Out wide will feature such attacking talents as Andrés “don’t call me Chris Rolfe” Romero, the ever undervalued left foot of Justin Mapp, and the project that is still Dilly Duka. All have unique talents that will be added to the club, but how that rotation will work and who starts is still up in the air.
I also wouldn't discount Blake Smith finally seeing some daylight this season, and there's a chance Maxim Tissot is used in some capacity in the midfield. as some believe he’ll be consistently selected for the 18.
A five-man midfield implies the use of a sole striker. It seems that choice will come down to one of either Jack McInerney or newly acquired veteran Dominic Oduro getting the nod up top.
JackMac is still only 22 has plenty of upside. But let me be honest with you for a moment, I’m a huge fan of Oduro.* There are only 13 other players that over the past four years have accumulated as many expected goals (45.31) in MLS as Oduro.
It seems strange but many like to dismiss Oduro’s and his lack of eye-catching style as an MLS 1.0 player. People on twitter say things like “he’s all physical attribute no real substance” and “he’s lightening in a bottle, you just have to hope to get lucky.”
Sure, Oduro isn’t the type of striker that is going to bring you 20 goals in a season and win you MLS Cup. He can be a starting striker on an MLS playoff team and one that will still score goals; some pretty, others not so pretty. If he gets 2,500 minutes, I’d be willing to bet he’ll score more than 10 goals, looking at a combination of past years' shot placement and average shots per 90 minutes, he is estimated to net 12 goals.
A nice give and take relationship between him and McInerney must be formed. Neither striker is perfect, so Klopas would be wise to try and use both to accentuate each other’s talents and get the most out of his players.
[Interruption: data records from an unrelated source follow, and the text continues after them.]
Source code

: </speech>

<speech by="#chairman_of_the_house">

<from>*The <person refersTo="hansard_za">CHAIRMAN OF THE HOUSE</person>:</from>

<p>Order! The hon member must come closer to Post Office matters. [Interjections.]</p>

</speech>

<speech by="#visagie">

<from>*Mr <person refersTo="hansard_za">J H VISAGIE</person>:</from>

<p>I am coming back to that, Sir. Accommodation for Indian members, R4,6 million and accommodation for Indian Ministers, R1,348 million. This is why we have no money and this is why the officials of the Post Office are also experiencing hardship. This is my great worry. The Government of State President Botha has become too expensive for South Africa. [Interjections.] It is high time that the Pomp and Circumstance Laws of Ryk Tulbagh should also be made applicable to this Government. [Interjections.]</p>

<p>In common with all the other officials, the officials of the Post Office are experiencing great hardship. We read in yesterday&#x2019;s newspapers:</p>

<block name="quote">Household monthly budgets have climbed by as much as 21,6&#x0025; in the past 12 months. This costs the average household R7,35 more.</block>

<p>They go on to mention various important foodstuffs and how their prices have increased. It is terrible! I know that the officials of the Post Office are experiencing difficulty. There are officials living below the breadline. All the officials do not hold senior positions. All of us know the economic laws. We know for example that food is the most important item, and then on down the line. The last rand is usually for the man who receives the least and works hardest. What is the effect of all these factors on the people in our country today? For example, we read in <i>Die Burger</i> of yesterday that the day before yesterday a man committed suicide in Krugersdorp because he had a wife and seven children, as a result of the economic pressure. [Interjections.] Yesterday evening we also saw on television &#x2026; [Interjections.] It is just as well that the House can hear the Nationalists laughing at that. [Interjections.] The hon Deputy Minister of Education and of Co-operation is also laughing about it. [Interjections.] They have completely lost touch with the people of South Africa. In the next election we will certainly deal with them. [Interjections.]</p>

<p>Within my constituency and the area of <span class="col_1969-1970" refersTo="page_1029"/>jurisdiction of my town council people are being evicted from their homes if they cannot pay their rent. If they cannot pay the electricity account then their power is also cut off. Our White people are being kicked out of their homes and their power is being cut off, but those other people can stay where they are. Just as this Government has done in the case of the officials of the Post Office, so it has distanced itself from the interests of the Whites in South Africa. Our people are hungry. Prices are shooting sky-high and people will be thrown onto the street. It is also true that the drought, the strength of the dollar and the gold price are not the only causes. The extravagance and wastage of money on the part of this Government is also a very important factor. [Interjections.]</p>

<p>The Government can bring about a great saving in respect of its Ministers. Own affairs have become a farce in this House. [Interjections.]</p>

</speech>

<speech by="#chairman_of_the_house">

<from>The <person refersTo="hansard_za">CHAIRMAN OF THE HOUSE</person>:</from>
Focus the strengths of one to exploit the weaknesses of that day's opposing defense.
Additionally, there are youngsters Romario Williams, drafted out of Central Florida third overall in the MLS draft and Anthony Jackson-Hamel to serve as depth. Because of their age and lack of experience at MLS level, plus Klopas' past reluctance to play youngsters, I expect either Williams or AJ-H to end up at the USL level with the newly minted Montreal FC.
While scoring the third fewest goals last season didn't help get the results they needed, Montreal's expected goal numbers were only just below average last season. This provides some confidence that a few good bounces may come back their way, raising their goal scoring numbers and with it their placement in the table.
The other problem in 2014 was allowing too many shots (13.4 per 90), 5th most in MLS. This, in turn, resulted in surrendering the 4th most goals (1.68 per 90), and increasing their expected goals (1.42 per 90), good for 8th most. An improved defense should help reduce those numbers, and could even push them into contention for a playoff spot, especially since the expected goals story is better than the actual goals story.
The Impact are a bit of a hard team to evaluate. It seems equally likely this season could end in disarray with everyone losing their job, or that the team could finish in the 5th or 6th seed in an MLS playoff spot. It's not very likely they finish dead last in the East again. Some happy medium between the two seems most likely.
*Harrison is rarely honest with you for longer than a moment.